__Directions__. Output the lines of the records exactly, from the first through the one containing "pyautogui.moveTo(436, 256)". Omit all pictures.

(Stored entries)
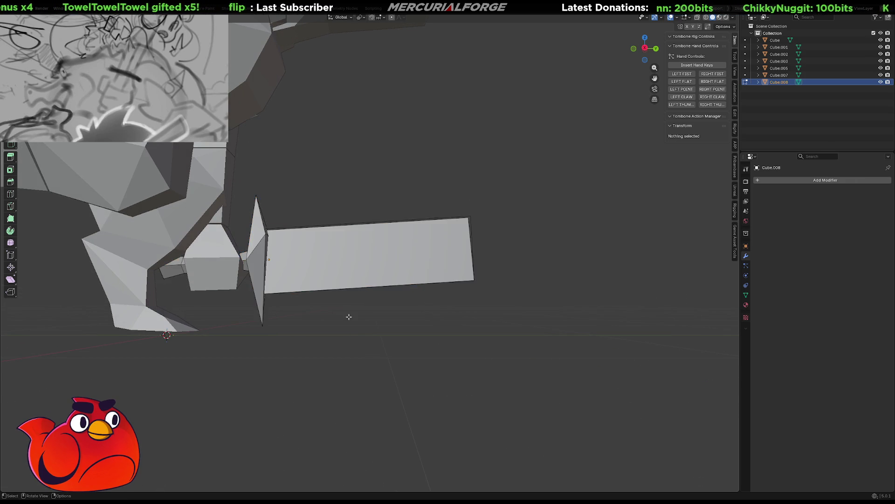
pyautogui.moveTo(350, 316); pyautogui.dragTo(313, 303, button='middle')
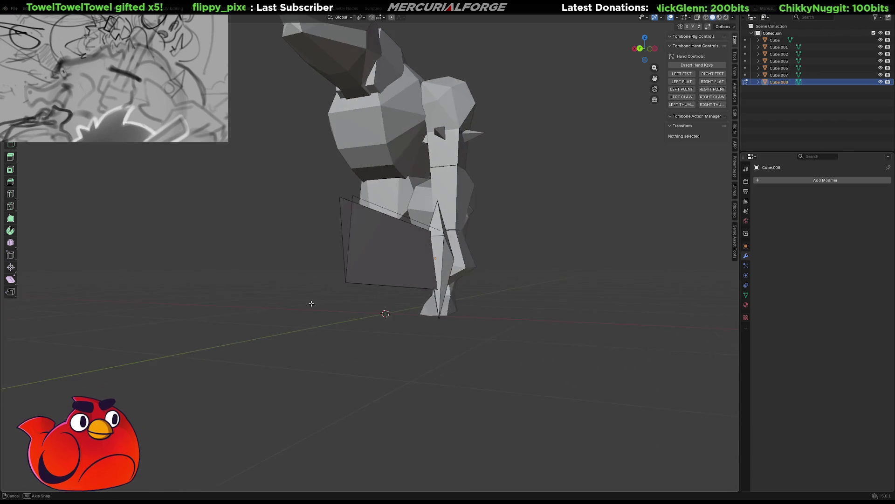
pyautogui.click(397, 248)
pyautogui.moveTo(397, 248); pyautogui.dragTo(316, 320, button='middle')
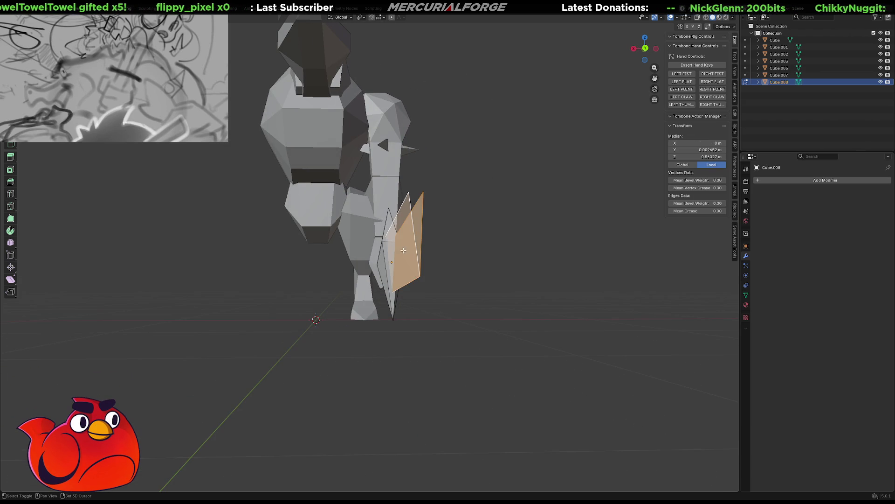
# - Flip the normals of the selected panel and clear the selection
pyautogui.rightClick(154, 143)
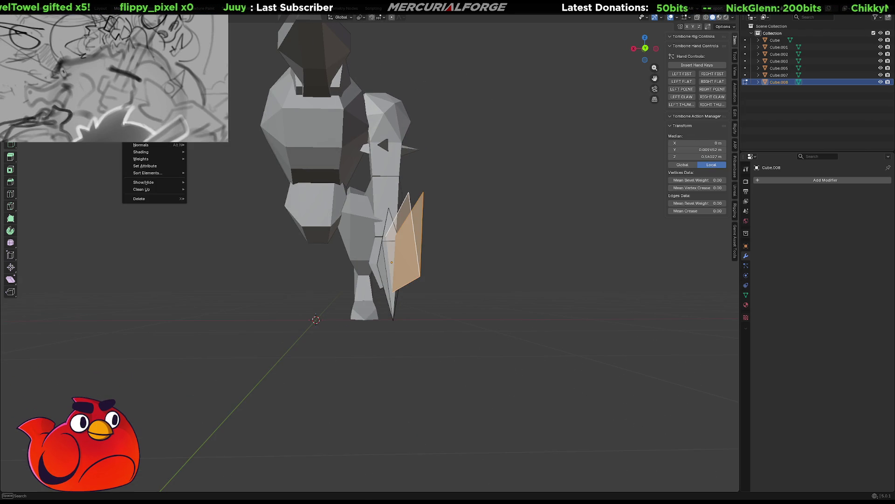
pyautogui.moveTo(141, 144)
pyautogui.click(202, 146)
pyautogui.press('alt+a')
pyautogui.moveTo(428, 261); pyautogui.dragTo(466, 263, button='middle')
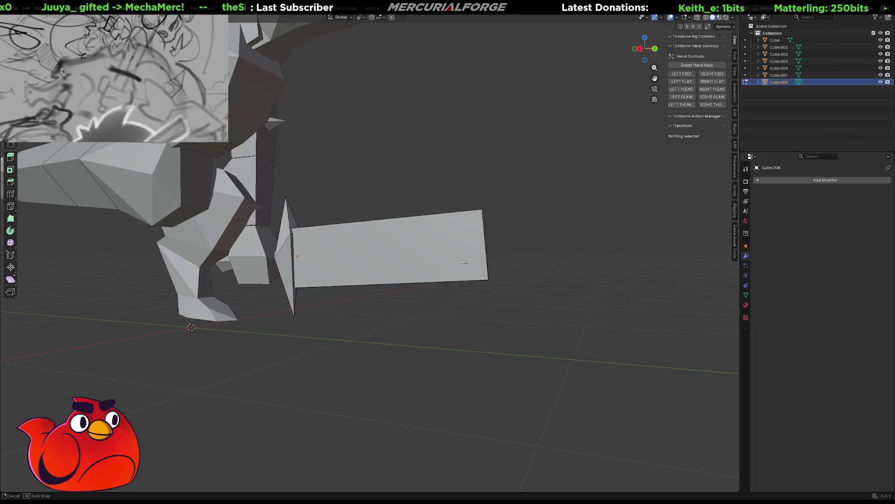
pyautogui.moveTo(465, 262); pyautogui.dragTo(471, 268, button='middle')
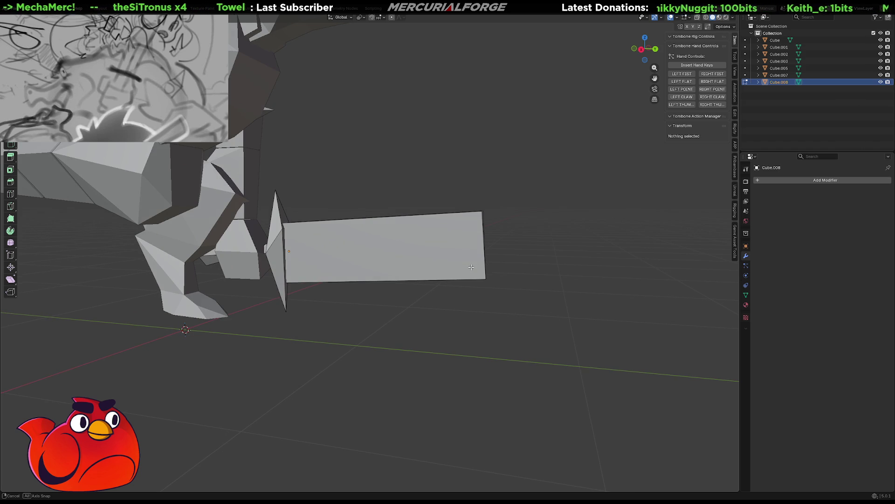
pyautogui.moveTo(471, 267); pyautogui.dragTo(471, 267, button='middle')
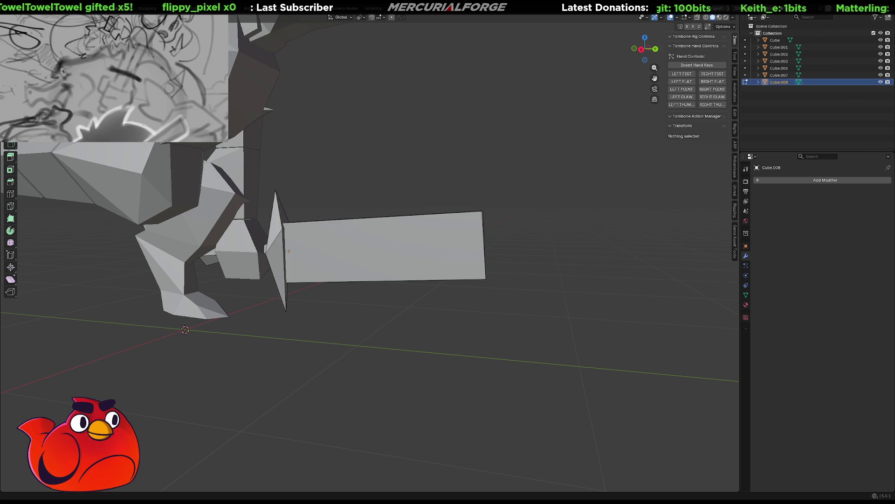
pyautogui.moveTo(210, 238)
pyautogui.mouseDown(button='middle')
pyautogui.moveTo(355, 233)
pyautogui.moveTo(536, 285)
pyautogui.mouseUp(button='middle')
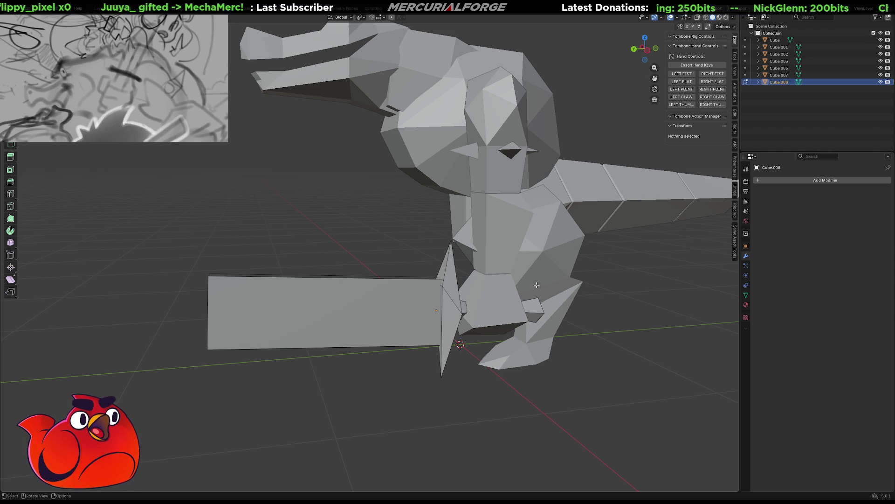
pyautogui.scroll(-2, 468, 272)
# - Orbit and reframe the view to show the whole sword-holding character
pyautogui.moveTo(467, 272)
pyautogui.mouseDown(button='middle')
pyautogui.moveTo(567, 313)
pyautogui.moveTo(440, 310)
pyautogui.moveTo(450, 306)
pyautogui.moveTo(434, 333)
pyautogui.mouseUp(button='middle')
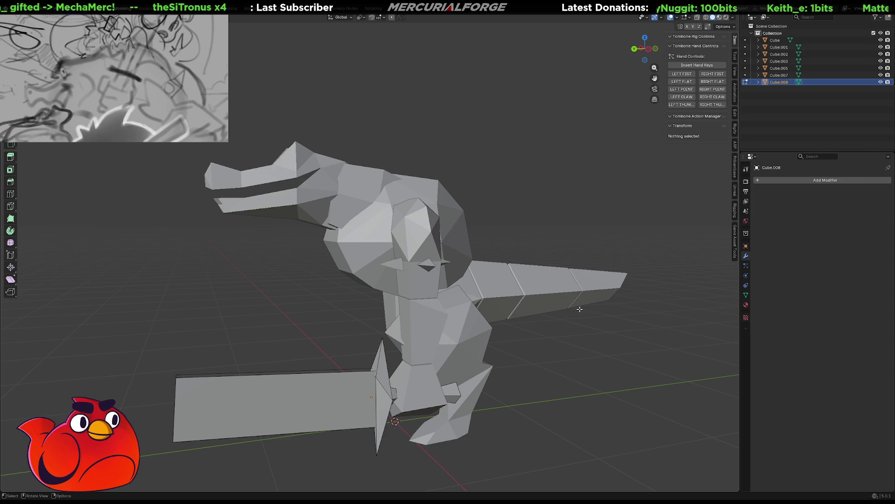
pyautogui.moveTo(580, 309); pyautogui.dragTo(508, 316, button='middle')
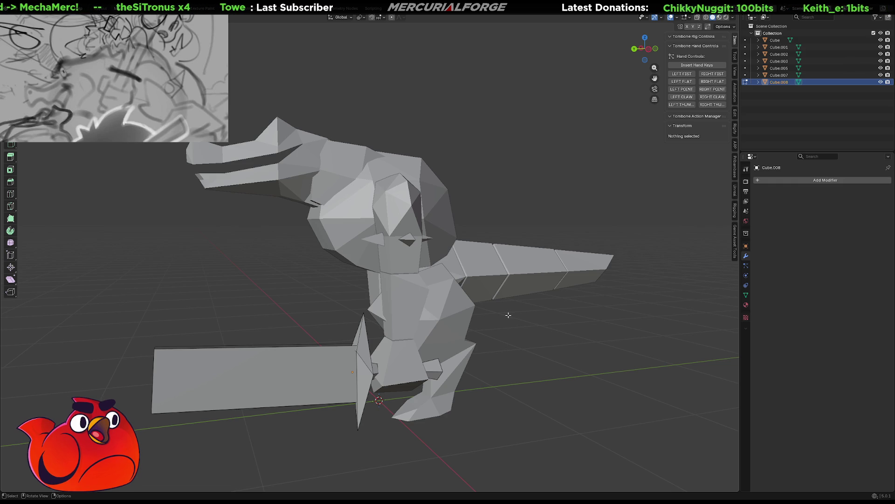
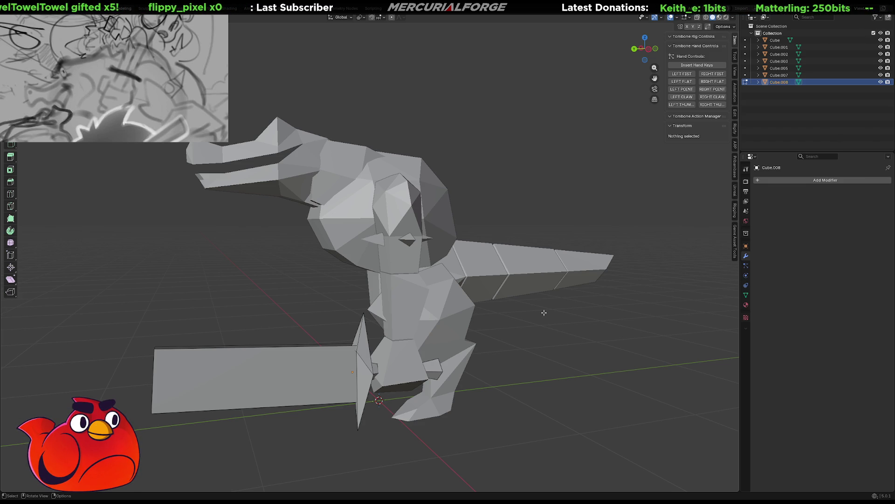
# - Orbit around the creature and select the body object (Cube) instead of the sword
pyautogui.moveTo(570, 331)
pyautogui.mouseDown(button='middle')
pyautogui.moveTo(591, 342)
pyautogui.moveTo(436, 256)
pyautogui.mouseUp(button='middle')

__Completed exercise__.
pyautogui.moveTo(350, 316); pyautogui.dragTo(313, 303, button='middle')
pyautogui.click(397, 248)
pyautogui.moveTo(397, 248); pyautogui.dragTo(316, 320, button='middle')
# - Flip the normals of the selected panel and clear the selection
pyautogui.rightClick(154, 143)
pyautogui.moveTo(141, 144)
pyautogui.click(202, 146)
pyautogui.press('alt+a')
pyautogui.moveTo(428, 261); pyautogui.dragTo(466, 263, button='middle')
pyautogui.moveTo(465, 262); pyautogui.dragTo(471, 268, button='middle')
pyautogui.moveTo(471, 267); pyautogui.dragTo(471, 267, button='middle')
pyautogui.moveTo(210, 238)
pyautogui.mouseDown(button='middle')
pyautogui.moveTo(355, 233)
pyautogui.moveTo(536, 285)
pyautogui.mouseUp(button='middle')
pyautogui.scroll(-2, 468, 272)
# - Orbit and reframe the view to show the whole sword-holding character
pyautogui.moveTo(467, 272)
pyautogui.mouseDown(button='middle')
pyautogui.moveTo(567, 313)
pyautogui.moveTo(440, 310)
pyautogui.moveTo(450, 306)
pyautogui.moveTo(434, 333)
pyautogui.mouseUp(button='middle')
pyautogui.moveTo(580, 309); pyautogui.dragTo(508, 316, button='middle')
# - Orbit around the creature and select the body object (Cube) instead of the sword
pyautogui.moveTo(570, 331)
pyautogui.mouseDown(button='middle')
pyautogui.moveTo(591, 342)
pyautogui.moveTo(436, 256)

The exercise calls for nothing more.